In the entries below, every line with the string "daha" is to be reported.

#### Exercise inputs ####

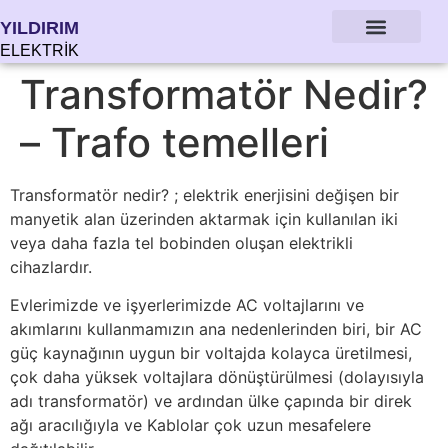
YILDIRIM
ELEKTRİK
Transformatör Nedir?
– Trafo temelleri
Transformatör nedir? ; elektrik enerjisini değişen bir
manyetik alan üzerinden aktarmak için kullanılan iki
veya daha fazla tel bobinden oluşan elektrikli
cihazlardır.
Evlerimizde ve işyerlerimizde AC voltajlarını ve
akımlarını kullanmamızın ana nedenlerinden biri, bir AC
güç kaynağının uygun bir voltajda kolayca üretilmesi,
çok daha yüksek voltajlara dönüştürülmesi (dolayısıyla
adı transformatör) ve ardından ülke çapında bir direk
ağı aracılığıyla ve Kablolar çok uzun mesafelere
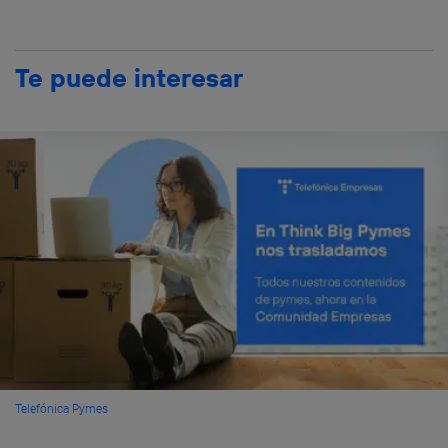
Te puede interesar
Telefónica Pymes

####
#### Exercise inputs ####

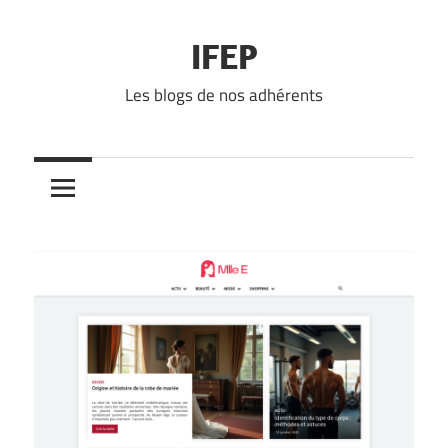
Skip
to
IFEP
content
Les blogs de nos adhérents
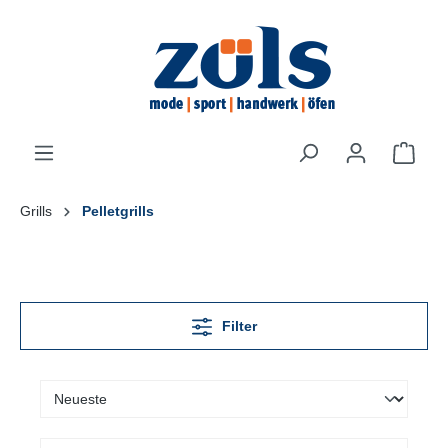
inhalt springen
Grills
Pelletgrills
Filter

####

Output of the exercise ->
veya daha fazla tel bobinden oluşan elektrikli
çok daha yüksek voltajlara dönüştürülmesi (dolayısıyla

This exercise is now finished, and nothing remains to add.